Render every line of the listing below as a Markdown table with two columns, Row and Line. Put the row number under Row and the line under Line, and skip any blank lines.

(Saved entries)
----
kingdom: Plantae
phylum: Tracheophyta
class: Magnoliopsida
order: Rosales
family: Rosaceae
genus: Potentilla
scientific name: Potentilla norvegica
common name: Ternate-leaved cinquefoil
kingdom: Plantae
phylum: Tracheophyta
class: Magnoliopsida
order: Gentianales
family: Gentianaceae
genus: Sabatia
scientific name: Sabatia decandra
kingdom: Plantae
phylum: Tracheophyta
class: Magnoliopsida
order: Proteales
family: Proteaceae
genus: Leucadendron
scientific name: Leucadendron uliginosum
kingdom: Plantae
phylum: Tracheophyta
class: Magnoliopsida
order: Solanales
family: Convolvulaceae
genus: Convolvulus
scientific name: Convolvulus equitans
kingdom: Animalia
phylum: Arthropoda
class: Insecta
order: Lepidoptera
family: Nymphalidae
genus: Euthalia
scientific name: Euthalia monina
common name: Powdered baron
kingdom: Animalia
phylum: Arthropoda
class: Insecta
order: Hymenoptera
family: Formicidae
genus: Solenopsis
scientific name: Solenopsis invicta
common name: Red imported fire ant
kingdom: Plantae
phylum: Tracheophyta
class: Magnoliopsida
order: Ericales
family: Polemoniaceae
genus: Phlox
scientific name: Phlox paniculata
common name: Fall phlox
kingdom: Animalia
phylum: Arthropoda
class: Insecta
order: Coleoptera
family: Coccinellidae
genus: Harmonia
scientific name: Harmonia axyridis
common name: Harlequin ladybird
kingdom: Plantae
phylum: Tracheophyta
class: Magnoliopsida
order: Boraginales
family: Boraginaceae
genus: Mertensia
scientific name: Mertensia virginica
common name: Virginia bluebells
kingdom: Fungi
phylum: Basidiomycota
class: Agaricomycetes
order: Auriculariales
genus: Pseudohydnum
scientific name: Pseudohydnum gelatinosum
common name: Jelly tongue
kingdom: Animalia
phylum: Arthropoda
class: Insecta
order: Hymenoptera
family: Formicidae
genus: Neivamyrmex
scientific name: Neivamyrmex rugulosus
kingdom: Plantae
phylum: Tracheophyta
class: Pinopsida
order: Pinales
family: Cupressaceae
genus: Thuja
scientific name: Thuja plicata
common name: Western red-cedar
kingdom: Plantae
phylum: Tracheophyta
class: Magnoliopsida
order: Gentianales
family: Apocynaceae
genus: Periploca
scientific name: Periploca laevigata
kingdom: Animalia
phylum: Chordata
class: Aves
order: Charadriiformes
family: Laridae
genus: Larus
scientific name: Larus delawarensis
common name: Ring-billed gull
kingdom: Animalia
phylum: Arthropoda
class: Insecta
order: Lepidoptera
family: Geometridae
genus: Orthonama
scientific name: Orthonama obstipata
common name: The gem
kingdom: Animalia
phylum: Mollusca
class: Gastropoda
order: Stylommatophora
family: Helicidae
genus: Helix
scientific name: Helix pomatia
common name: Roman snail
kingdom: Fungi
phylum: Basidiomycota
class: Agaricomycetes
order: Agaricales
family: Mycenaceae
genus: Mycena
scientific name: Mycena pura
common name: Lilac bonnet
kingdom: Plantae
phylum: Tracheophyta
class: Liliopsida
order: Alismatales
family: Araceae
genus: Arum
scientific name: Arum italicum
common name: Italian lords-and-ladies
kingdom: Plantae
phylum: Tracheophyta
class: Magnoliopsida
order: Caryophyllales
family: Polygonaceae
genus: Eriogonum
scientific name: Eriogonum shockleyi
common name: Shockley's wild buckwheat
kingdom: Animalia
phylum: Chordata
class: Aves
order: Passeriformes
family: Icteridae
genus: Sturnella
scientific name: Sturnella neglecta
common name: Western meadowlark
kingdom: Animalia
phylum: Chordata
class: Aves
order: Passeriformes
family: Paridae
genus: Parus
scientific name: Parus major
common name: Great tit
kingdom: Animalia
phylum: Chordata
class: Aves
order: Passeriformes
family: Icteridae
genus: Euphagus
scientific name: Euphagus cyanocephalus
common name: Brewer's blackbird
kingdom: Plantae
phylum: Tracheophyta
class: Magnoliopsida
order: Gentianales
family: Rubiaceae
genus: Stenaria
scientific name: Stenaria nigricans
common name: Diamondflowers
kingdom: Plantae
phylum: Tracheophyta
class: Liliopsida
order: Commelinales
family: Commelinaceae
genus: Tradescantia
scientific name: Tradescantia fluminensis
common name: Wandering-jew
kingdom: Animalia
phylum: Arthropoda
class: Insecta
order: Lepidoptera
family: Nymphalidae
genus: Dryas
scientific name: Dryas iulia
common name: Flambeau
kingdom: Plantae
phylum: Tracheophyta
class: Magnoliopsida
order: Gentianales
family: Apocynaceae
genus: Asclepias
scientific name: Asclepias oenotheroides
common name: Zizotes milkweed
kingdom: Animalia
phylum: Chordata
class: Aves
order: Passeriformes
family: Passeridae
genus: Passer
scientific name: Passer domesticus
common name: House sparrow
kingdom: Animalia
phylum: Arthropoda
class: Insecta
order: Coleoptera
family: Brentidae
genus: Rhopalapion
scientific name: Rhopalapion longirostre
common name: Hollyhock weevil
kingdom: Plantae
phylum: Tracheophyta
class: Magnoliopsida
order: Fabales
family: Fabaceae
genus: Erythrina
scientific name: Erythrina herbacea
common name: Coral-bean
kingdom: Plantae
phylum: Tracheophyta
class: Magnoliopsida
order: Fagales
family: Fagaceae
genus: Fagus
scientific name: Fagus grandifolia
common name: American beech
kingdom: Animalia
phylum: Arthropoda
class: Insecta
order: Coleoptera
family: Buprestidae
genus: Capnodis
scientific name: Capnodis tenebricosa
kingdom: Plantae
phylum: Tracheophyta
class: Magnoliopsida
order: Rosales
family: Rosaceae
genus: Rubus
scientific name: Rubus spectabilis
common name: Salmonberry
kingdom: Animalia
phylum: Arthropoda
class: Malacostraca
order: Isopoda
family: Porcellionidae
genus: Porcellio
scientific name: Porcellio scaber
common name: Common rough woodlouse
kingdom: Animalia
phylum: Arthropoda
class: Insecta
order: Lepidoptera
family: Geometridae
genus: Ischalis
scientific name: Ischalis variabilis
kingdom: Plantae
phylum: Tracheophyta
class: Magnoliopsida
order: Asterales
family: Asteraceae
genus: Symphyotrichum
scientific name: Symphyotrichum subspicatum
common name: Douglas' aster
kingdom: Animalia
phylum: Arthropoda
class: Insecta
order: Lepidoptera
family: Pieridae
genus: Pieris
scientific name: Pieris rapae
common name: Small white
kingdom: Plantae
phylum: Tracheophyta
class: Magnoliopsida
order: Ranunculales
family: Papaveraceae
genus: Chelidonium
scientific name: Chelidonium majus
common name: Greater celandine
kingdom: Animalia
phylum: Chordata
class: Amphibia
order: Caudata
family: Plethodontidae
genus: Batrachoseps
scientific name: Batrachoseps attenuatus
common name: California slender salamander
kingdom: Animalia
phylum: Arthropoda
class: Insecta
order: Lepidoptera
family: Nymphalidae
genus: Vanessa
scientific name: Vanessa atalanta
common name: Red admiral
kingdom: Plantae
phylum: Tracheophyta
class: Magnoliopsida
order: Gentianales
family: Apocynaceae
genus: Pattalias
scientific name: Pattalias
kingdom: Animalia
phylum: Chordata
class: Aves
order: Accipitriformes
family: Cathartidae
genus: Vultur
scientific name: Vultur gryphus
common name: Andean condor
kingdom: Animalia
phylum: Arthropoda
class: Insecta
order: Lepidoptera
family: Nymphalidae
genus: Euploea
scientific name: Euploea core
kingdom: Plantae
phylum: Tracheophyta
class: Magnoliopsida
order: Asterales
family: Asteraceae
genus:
----
Exercise result —
| Row | Line |
|---|---|
| 1 | kingdom: Plantae |
| 2 | phylum: Tracheophyta |
| 3 | class: Magnoliopsida |
| 4 | order: Rosales |
| 5 | family: Rosaceae |
| 6 | genus: Potentilla |
| 7 | scientific name: Potentilla norvegica |
| 8 | common name: Ternate-leaved cinquefoil |
| 9 | kingdom: Plantae |
| 10 | phylum: Tracheophyta |
| 11 | class: Magnoliopsida |
| 12 | order: Gentianales |
| 13 | family: Gentianaceae |
| 14 | genus: Sabatia |
| 15 | scientific name: Sabatia decandra |
| 16 | kingdom: Plantae |
| 17 | phylum: Tracheophyta |
| 18 | class: Magnoliopsida |
| 19 | order: Proteales |
| 20 | family: Proteaceae |
| 21 | genus: Leucadendron |
| 22 | scientific name: Leucadendron uliginosum |
| 23 | kingdom: Plantae |
| 24 | phylum: Tracheophyta |
| 25 | class: Magnoliopsida |
| 26 | order: Solanales |
| 27 | family: Convolvulaceae |
| 28 | genus: Convolvulus |
| 29 | scientific name: Convolvulus equitans |
| 30 | kingdom: Animalia |
| 31 | phylum: Arthropoda |
| 32 | class: Insecta |
| 33 | order: Lepidoptera |
| 34 | family: Nymphalidae |
| 35 | genus: Euthalia |
| 36 | scientific name: Euthalia monina |
| 37 | common name: Powdered baron |
| 38 | kingdom: Animalia |
| 39 | phylum: Arthropoda |
| 40 | class: Insecta |
| 41 | order: Hymenoptera |
| 42 | family: Formicidae |
| 43 | genus: Solenopsis |
| 44 | scientific name: Solenopsis invicta |
| 45 | common name: Red imported fire ant |
| 46 | kingdom: Plantae |
| 47 | phylum: Tracheophyta |
| 48 | class: Magnoliopsida |
| 49 | order: Ericales |
| 50 | family: Polemoniaceae |
| 51 | genus: Phlox |
| 52 | scientific name: Phlox paniculata |
| 53 | common name: Fall phlox |
| 54 | kingdom: Animalia |
| 55 | phylum: Arthropoda |
| 56 | class: Insecta |
| 57 | order: Coleoptera |
| 58 | family: Coccinellidae |
| 59 | genus: Harmonia |
| 60 | scientific name: Harmonia axyridis |
| 61 | common name: Harlequin ladybird |
| 62 | kingdom: Plantae |
| 63 | phylum: Tracheophyta |
| 64 | class: Magnoliopsida |
| 65 | order: Boraginales |
| 66 | family: Boraginaceae |
| 67 | genus: Mertensia |
| 68 | scientific name: Mertensia virginica |
| 69 | common name: Virginia bluebells |
| 70 | kingdom: Fungi |
| 71 | phylum: Basidiomycota |
| 72 | class: Agaricomycetes |
| 73 | order: Auriculariales |
| 74 | genus: Pseudohydnum |
| 75 | scientific name: Pseudohydnum gelatinosum |
| 76 | common name: Jelly tongue |
| 77 | kingdom: Animalia |
| 78 | phylum: Arthropoda |
| 79 | class: Insecta |
| 80 | order: Hymenoptera |
| 81 | family: Formicidae |
| 82 | genus: Neivamyrmex |
| 83 | scientific name: Neivamyrmex rugulosus |
| 84 | kingdom: Plantae |
| 85 | phylum: Tracheophyta |
| 86 | class: Pinopsida |
| 87 | order: Pinales |
| 88 | family: Cupressaceae |
| 89 | genus: Thuja |
| 90 | scientific name: Thuja plicata |
| 91 | common name: Western red-cedar |
| 92 | kingdom: Plantae |
| 93 | phylum: Tracheophyta |
| 94 | class: Magnoliopsida |
| 95 | order: Gentianales |
| 96 | family: Apocynaceae |
| 97 | genus: Periploca |
| 98 | scientific name: Periploca laevigata |
| 99 | kingdom: Animalia |
| 100 | phylum: Chordata |
| 101 | class: Aves |
| 102 | order: Charadriiformes |
| 103 | family: Laridae |
| 104 | genus: Larus |
| 105 | scientific name: Larus delawarensis |
| 106 | common name: Ring-billed gull |
| 107 | kingdom: Animalia |
| 108 | phylum: Arthropoda |
| 109 | class: Insecta |
| 110 | order: Lepidoptera |
| 111 | family: Geometridae |
| 112 | genus: Orthonama |
| 113 | scientific name: Orthonama obstipata |
| 114 | common name: The gem |
| 115 | kingdom: Animalia |
| 116 | phylum: Mollusca |
| 117 | class: Gastropoda |
| 118 | order: Stylommatophora |
| 119 | family: Helicidae |
| 120 | genus: Helix |
| 121 | scientific name: Helix pomatia |
| 122 | common name: Roman snail |
| 123 | kingdom: Fungi |
| 124 | phylum: Basidiomycota |
| 125 | class: Agaricomycetes |
| 126 | order: Agaricales |
| 127 | family: Mycenaceae |
| 128 | genus: Mycena |
| 129 | scientific name: Mycena pura |
| 130 | common name: Lilac bonnet |
| 131 | kingdom: Plantae |
| 132 | phylum: Tracheophyta |
| 133 | class: Liliopsida |
| 134 | order: Alismatales |
| 135 | family: Araceae |
| 136 | genus: Arum |
| 137 | scientific name: Arum italicum |
| 138 | common name: Italian lords-and-ladies |
| 139 | kingdom: Plantae |
| 140 | phylum: Tracheophyta |
| 141 | class: Magnoliopsida |
| 142 | order: Caryophyllales |
| 143 | family: Polygonaceae |
| 144 | genus: Eriogonum |
| 145 | scientific name: Eriogonum shockleyi |
| 146 | common name: Shockley's wild buckwheat |
| 147 | kingdom: Animalia |
| 148 | phylum: Chordata |
| 149 | class: Aves |
| 150 | order: Passeriformes |
| 151 | family: Icteridae |
| 152 | genus: Sturnella |
| 153 | scientific name: Sturnella neglecta |
| 154 | common name: Western meadowlark |
| 155 | kingdom: Animalia |
| 156 | phylum: Chordata |
| 157 | class: Aves |
| 158 | order: Passeriformes |
| 159 | family: Paridae |
| 160 | genus: Parus |
| 161 | scientific name: Parus major |
| 162 | common name: Great tit |
| 163 | kingdom: Animalia |
| 164 | phylum: Chordata |
| 165 | class: Aves |
| 166 | order: Passeriformes |
| 167 | family: Icteridae |
| 168 | genus: Euphagus |
| 169 | scientific name: Euphagus cyanocephalus |
| 170 | common name: Brewer's blackbird |
| 171 | kingdom: Plantae |
| 172 | phylum: Tracheophyta |
| 173 | class: Magnoliopsida |
| 174 | order: Gentianales |
| 175 | family: Rubiaceae |
| 176 | genus: Stenaria |
| 177 | scientific name: Stenaria nigricans |
| 178 | common name: Diamondflowers |
| 179 | kingdom: Plantae |
| 180 | phylum: Tracheophyta |
| 181 | class: Liliopsida |
| 182 | order: Commelinales |
| 183 | family: Commelinaceae |
| 184 | genus: Tradescantia |
| 185 | scientific name: Tradescantia fluminensis |
| 186 | common name: Wandering-jew |
| 187 | kingdom: Animalia |
| 188 | phylum: Arthropoda |
| 189 | class: Insecta |
| 190 | order: Lepidoptera |
| 191 | family: Nymphalidae |
| 192 | genus: Dryas |
| 193 | scientific name: Dryas iulia |
| 194 | common name: Flambeau |
| 195 | kingdom: Plantae |
| 196 | phylum: Tracheophyta |
| 197 | class: Magnoliopsida |
| 198 | order: Gentianales |
| 199 | family: Apocynaceae |
| 200 | genus: Asclepias |
| 201 | scientific name: Asclepias oenotheroides |
| 202 | common name: Zizotes milkweed |
| 203 | kingdom: Animalia |
| 204 | phylum: Chordata |
| 205 | class: Aves |
| 206 | order: Passeriformes |
| 207 | family: Passeridae |
| 208 | genus: Passer |
| 209 | scientific name: Passer domesticus |
| 210 | common name: House sparrow |
| 211 | kingdom: Animalia |
| 212 | phylum: Arthropoda |
| 213 | class: Insecta |
| 214 | order: Coleoptera |
| 215 | family: Brentidae |
| 216 | genus: Rhopalapion |
| 217 | scientific name: Rhopalapion longirostre |
| 218 | common name: Hollyhock weevil |
| 219 | kingdom: Plantae |
| 220 | phylum: Tracheophyta |
| 221 | class: Magnoliopsida |
| 222 | order: Fabales |
| 223 | family: Fabaceae |
| 224 | genus: Erythrina |
| 225 | scientific name: Erythrina herbacea |
| 226 | common name: Coral-bean |
| 227 | kingdom: Plantae |
| 228 | phylum: Tracheophyta |
| 229 | class: Magnoliopsida |
| 230 | order: Fagales |
| 231 | family: Fagaceae |
| 232 | genus: Fagus |
| 233 | scientific name: Fagus grandifolia |
| 234 | common name: American beech |
| 235 | kingdom: Animalia |
| 236 | phylum: Arthropoda |
| 237 | class: Insecta |
| 238 | order: Coleoptera |
| 239 | family: Buprestidae |
| 240 | genus: Capnodis |
| 241 | scientific name: Capnodis tenebricosa |
| 242 | kingdom: Plantae |
| 243 | phylum: Tracheophyta |
| 244 | class: Magnoliopsida |
| 245 | order: Rosales |
| 246 | family: Rosaceae |
| 247 | genus: Rubus |
| 248 | scientific name: Rubus spectabilis |
| 249 | common name: Salmonberry |
| 250 | kingdom: Animalia |
| 251 | phylum: Arthropoda |
| 252 | class: Malacostraca |
| 253 | order: Isopoda |
| 254 | family: Porcellionidae |
| 255 | genus: Porcellio |
| 256 | scientific name: Porcellio scaber |
| 257 | common name: Common rough woodlouse |
| 258 | kingdom: Animalia |
| 259 | phylum: Arthropoda |
| 260 | class: Insecta |
| 261 | order: Lepidoptera |
| 262 | family: Geometridae |
| 263 | genus: Ischalis |
| 264 | scientific name: Ischalis variabilis |
| 265 | kingdom: Plantae |
| 266 | phylum: Tracheophyta |
| 267 | class: Magnoliopsida |
| 268 | order: Asterales |
| 269 | family: Asteraceae |
| 270 | genus: Symphyotrichum |
| 271 | scientific name: Symphyotrichum subspicatum |
| 272 | common name: Douglas' aster |
| 273 | kingdom: Animalia |
| 274 | phylum: Arthropoda |
| 275 | class: Insecta |
| 276 | order: Lepidoptera |
| 277 | family: Pieridae |
| 278 | genus: Pieris |
| 279 | scientific name: Pieris rapae |
| 280 | common name: Small white |
| 281 | kingdom: Plantae |
| 282 | phylum: Tracheophyta |
| 283 | class: Magnoliopsida |
| 284 | order: Ranunculales |
| 285 | family: Papaveraceae |
| 286 | genus: Chelidonium |
| 287 | scientific name: Chelidonium majus |
| 288 | common name: Greater celandine |
| 289 | kingdom: Animalia |
| 290 | phylum: Chordata |
| 291 | class: Amphibia |
| 292 | order: Caudata |
| 293 | family: Plethodontidae |
| 294 | genus: Batrachoseps |
| 295 | scientific name: Batrachoseps attenuatus |
| 296 | common name: California slender salamander |
| 297 | kingdom: Animalia |
| 298 | phylum: Arthropoda |
| 299 | class: Insecta |
| 300 | order: Lepidoptera |
| 301 | family: Nymphalidae |
| 302 | genus: Vanessa |
| 303 | scientific name: Vanessa atalanta |
| 304 | common name: Red admiral |
| 305 | kingdom: Plantae |
| 306 | phylum: Tracheophyta |
| 307 | class: Magnoliopsida |
| 308 | order: Gentianales |
| 309 | family: Apocynaceae |
| 310 | genus: Pattalias |
| 311 | scientific name: Pattalias |
| 312 | kingdom: Animalia |
| 313 | phylum: Chordata |
| 314 | class: Aves |
| 315 | order: Accipitriformes |
| 316 | family: Cathartidae |
| 317 | genus: Vultur |
| 318 | scientific name: Vultur gryphus |
| 319 | common name: Andean condor |
| 320 | kingdom: Animalia |
| 321 | phylum: Arthropoda |
| 322 | class: Insecta |
| 323 | order: Lepidoptera |
| 324 | family: Nymphalidae |
| 325 | genus: Euploea |
| 326 | scientific name: Euploea core |
| 327 | kingdom: Plantae |
| 328 | phylum: Tracheophyta |
| 329 | class: Magnoliopsida |
| 330 | order: Asterales |
| 331 | family: Asteraceae |
| 332 | genus: |